→ Exercise directions
All lines holding the word "source" are to be copied from the records beneath.

→ Information supplied
+--
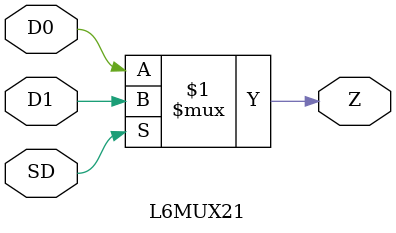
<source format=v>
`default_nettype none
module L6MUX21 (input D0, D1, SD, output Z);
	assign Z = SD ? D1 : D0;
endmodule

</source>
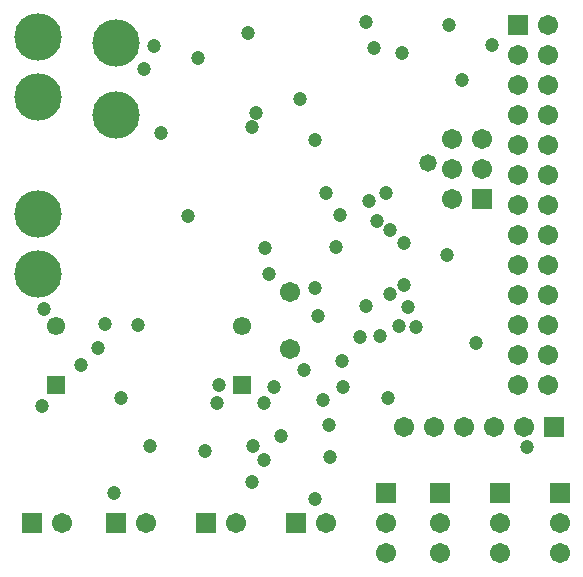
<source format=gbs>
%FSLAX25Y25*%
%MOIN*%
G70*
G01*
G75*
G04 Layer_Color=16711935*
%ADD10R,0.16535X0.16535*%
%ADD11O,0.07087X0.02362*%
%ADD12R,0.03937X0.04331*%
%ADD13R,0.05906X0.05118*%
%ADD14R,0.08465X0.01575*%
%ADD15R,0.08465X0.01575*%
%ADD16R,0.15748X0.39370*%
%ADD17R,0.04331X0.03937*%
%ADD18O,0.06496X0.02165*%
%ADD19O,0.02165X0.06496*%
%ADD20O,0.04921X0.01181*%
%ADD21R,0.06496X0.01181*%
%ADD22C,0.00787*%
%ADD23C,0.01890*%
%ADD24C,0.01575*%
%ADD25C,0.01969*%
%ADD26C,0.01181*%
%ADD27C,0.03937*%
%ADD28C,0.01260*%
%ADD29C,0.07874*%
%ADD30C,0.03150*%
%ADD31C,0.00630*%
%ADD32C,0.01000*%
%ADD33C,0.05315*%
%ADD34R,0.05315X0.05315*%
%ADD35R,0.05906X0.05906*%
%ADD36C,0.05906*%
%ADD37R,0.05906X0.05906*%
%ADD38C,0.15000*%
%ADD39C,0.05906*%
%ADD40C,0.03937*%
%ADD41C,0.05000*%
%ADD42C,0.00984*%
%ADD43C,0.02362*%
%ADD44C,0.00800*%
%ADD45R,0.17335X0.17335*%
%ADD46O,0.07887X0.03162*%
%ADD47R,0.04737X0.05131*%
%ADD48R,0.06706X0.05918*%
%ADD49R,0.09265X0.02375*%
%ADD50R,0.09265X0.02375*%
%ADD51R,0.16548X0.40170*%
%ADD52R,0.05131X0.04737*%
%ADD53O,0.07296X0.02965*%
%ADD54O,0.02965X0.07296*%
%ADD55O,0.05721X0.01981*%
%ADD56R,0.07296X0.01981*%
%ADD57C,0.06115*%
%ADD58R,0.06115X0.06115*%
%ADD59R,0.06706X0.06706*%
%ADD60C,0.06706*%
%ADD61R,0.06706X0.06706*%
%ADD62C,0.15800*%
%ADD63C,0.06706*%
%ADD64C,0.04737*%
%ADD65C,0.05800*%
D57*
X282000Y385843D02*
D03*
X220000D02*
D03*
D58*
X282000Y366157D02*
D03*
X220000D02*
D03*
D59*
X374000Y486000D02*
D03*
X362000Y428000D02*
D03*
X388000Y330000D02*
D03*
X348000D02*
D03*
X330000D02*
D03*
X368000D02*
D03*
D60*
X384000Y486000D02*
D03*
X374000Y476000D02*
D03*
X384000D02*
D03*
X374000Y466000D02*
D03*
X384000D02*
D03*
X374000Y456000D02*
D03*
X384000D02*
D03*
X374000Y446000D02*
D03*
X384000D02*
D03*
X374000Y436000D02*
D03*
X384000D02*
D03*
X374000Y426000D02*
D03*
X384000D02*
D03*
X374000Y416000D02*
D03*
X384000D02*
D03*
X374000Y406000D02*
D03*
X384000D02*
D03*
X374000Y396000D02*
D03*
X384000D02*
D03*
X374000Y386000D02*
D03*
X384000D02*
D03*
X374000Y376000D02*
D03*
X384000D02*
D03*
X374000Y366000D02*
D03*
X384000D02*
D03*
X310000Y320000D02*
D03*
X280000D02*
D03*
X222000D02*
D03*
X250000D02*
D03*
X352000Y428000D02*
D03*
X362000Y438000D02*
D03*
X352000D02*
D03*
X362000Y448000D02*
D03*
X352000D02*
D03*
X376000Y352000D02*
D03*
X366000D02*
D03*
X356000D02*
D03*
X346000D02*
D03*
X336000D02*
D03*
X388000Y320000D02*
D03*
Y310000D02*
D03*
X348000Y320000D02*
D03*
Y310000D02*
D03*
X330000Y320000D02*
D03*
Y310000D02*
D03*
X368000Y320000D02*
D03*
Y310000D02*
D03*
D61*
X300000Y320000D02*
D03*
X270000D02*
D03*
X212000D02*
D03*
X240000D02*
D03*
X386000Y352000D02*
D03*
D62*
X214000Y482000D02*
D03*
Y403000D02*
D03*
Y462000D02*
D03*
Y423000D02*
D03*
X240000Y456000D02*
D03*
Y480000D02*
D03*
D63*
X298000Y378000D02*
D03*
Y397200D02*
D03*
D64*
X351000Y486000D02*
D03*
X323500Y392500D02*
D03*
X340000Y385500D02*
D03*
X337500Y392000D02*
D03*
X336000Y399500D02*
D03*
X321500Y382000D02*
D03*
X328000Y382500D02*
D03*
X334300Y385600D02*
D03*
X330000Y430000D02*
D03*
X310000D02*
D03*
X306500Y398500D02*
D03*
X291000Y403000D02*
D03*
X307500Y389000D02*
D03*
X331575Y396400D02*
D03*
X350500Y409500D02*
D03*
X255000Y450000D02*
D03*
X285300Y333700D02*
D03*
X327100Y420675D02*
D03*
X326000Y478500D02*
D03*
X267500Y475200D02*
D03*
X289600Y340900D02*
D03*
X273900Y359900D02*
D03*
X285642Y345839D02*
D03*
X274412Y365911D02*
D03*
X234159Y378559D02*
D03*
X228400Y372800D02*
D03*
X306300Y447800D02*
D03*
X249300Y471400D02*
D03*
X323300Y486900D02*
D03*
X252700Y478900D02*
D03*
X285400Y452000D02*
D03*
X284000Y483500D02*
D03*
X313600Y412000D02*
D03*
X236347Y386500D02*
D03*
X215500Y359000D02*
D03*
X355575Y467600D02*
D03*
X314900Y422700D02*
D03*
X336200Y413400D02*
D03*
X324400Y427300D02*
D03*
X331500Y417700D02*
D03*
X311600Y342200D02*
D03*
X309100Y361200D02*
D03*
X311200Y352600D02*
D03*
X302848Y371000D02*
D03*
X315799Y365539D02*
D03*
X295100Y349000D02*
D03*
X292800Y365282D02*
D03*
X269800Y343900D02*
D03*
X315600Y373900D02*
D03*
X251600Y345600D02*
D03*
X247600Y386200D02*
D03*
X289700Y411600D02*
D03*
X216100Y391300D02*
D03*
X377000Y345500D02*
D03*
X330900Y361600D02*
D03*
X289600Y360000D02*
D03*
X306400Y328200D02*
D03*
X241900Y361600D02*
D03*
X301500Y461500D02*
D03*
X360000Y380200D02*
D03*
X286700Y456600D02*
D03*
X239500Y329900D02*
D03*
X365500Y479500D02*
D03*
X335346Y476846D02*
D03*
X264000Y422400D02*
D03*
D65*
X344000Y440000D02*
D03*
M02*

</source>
+--
→ Answer to the problem
<source format=v>
</source>
<source format=gbs>
</source>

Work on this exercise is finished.